“The whole history of the world is summed up in the fact that when nations are strong they are not always just, and when they wish to be just, they are often no longer strong.”
– Winston Churchil
We left off yesterday asking a simple question: why are Western companies banning the shipment of Nikes, Big Macs and Legos to Russia, when Ukrainian energy companies are still making billions from “transport fees” as Russian gas passes through the countries’ pipelines?
Our Daily Proof phrases the question in another way:
Are there any winners in the sanctions war? Yes, Ukraine. The natural gas pipelines running from Russia to Europe pass through Ukraine. Those pipelines are running at full capacity. When natural gas moves from Russia through Ukrainian pipelines, Ukraine charges a transit fee. Those fees run about $2 billion per year. Russia is still paying them and Ukraine still collects.
The mainstream narrative has been so dialed-in on the atrocities of the war… and the efforts of celebrities to raise money for Ukrainian refugee relief… the root cause of the war is only now gaining some ink. “Russia’s Gazprom continues gas exports to Europe via Ukraine,” says Reuters. “Ukraine’s pipelines are still carrying Russian gas to Europe,” says a more expansive piece in the Washington Post. “Ukraine Demands Everyone Else Boycott Russia While Making Billions From Russian Gas,” reads the Front Page Magazine.
Seems like a revelation. Injustice. A travesty. Oh, how the Enlightened Elite Establishment (EEE) must be enraged.
Or are they? It is rather entertaining, we have to admit, watching them funambulate their way around “moral outrage” and the reality of the global energy and food markets.
“Despite mainstream financial media’s portrayal of the war as a geopolitical phenomenon,” comments James West, our Wiggin Sessions guest, “where Vladimir Putin is trying to reunite Russian Federation from before the wall came down, this is completely erroneous and false and fails to look at the real issue.”
Mr. West continues, rather animated:
Ukraine has over two trillion cubic feet of natural gas reserves offshore. And if they were to bring those reserves online, it would completely destroy Russia’s monopoly on natural gas supply to Europe. Russia relies on energy exports for 40% of its trade. And so that is the main thing that is making Vladimir Putin say, “At all costs, I cannot afford to let Ukraine bring those two trillion cubic feet of natural gas on stream.”
The charts of Ukrainian natural gas routes have been swirling the conflict since Russia annexed the Crimean Peninsula in 2014:
“This war is not about Russia and Ukraine,” West contends. “This war is about control over the energy markets in Europe. It is as much a West versus East scenario and It should be obvious to everyone.”
One supposes history will out the players on both sides of the conflict. The Ukrainian oligarchs continue to get paid while the Russians reconcentrate their troops in the Donbas with a new more fearsome general.

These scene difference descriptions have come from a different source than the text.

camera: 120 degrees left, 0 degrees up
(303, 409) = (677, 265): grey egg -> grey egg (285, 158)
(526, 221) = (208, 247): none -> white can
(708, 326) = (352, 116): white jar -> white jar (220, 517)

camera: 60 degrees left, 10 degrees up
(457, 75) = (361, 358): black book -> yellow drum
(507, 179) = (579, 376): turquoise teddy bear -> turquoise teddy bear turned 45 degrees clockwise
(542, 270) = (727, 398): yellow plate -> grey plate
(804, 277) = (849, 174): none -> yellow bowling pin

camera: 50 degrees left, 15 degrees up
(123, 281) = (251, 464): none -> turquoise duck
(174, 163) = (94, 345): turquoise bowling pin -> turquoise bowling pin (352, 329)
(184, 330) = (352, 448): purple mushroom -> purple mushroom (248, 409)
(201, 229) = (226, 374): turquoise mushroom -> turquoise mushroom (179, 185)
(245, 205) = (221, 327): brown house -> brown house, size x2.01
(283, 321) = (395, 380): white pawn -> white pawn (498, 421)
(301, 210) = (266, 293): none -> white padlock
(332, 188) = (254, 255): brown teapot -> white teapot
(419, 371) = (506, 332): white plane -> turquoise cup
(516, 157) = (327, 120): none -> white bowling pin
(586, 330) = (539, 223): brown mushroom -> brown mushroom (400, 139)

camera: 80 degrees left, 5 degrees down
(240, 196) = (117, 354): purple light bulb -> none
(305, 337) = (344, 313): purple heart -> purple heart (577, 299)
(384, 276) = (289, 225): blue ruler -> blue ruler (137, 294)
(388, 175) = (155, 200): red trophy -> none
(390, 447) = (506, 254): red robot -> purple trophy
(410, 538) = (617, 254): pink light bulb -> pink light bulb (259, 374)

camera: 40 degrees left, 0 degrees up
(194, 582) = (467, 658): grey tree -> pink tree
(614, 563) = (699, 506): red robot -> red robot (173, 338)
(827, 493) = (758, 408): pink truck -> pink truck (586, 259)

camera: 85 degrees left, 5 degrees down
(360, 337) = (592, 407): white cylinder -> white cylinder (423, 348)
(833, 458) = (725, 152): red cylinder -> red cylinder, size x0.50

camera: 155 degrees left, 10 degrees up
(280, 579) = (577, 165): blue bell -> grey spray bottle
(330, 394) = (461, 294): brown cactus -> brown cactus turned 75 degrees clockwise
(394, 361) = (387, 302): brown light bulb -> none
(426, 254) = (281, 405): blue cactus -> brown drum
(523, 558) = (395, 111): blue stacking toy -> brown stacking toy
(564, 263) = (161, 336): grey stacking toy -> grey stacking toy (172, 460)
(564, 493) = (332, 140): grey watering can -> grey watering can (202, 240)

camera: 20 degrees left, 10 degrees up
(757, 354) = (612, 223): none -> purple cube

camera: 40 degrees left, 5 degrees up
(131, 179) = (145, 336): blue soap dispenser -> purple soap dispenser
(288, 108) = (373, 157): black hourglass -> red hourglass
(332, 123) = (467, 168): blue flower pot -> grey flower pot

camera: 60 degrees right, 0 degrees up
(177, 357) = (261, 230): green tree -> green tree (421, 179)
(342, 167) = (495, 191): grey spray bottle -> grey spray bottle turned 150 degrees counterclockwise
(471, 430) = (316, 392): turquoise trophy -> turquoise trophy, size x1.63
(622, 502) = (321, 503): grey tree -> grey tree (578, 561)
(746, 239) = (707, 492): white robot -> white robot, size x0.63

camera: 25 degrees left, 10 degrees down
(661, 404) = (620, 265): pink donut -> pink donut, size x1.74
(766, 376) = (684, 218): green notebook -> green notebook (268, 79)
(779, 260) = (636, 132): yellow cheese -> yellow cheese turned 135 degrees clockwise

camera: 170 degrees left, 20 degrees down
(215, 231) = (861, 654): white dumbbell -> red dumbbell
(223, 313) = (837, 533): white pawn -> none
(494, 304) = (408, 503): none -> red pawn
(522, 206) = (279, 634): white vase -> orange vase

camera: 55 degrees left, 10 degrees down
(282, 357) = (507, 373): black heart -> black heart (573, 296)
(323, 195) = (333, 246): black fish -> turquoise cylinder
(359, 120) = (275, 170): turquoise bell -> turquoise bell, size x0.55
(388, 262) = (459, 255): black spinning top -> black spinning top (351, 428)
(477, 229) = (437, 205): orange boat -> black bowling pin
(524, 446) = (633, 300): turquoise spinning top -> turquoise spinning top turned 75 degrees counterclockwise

“Joe Biden’s son Hunter Biden was on the board of Burisma,” West points out. “Burisma is the Ukrainian company that controls all of the energy assets in Ukraine. So there was a process in place for American investment into Ukrainian energy production.”
That conduit for American investment is precisely what the Russian army appears to be focussing its attention on right now: control the Eastern part of Ukraine and Black Sea ports like Odessa and Sevastopol and you control the Ukrainian flow of gas.
If you’re following along in other political venues Hunter Biden’s laptop has been a hot potato involving other incriminating details that is not the purview of this piece. Rather, we’re more interested in the real impact of war on energy and food prices. And on the inflationary trend in commodities they are exacerbating.
What effect has the war over natural gas had on the commodity price index? The price you pay for everything from gas, to bread and cheetos is going up. The inflationary psychosis is about to get real. And as we detailed ad nauseam last week, the Fed is effectively out of creative ways to combat it.
“Russia is the largest exporter of wheat in the world,” James West contends. “We’ve seen the price of wheat skyrocket, but wheat only plays only a small contribution to the overall price action in the CRB index. Russia’s a big exporter of oil and gas. Forty percent of its exports are energy. And so that’s had an effect on the price of oil and gas.”
Combined, that’s causing the commodities index (CRB) to soar.
“Right now,” James is suggesting we pay attention. “The CRB index is screaming ”imminent financial mayhem.”
Check out James’ full review of commodities in Global Commodities In A Time of War, Broken Supply Chains and Epic Inflation… including copper, lithium, gold and silver… right here.
Follow your bliss,
Founder, The Wiggin Sessions
P.S. The former head of Naftogaz, the state-owned Ukrainian energy company, has told members of the U.S. Senate that “Putin believes the Russian energy supply is so important to the West,” writes Daniel Greenfield in Front Page, “that they’ll always be forgiven. Western countries will crawl back on their knees asking for Russian oil and gas.”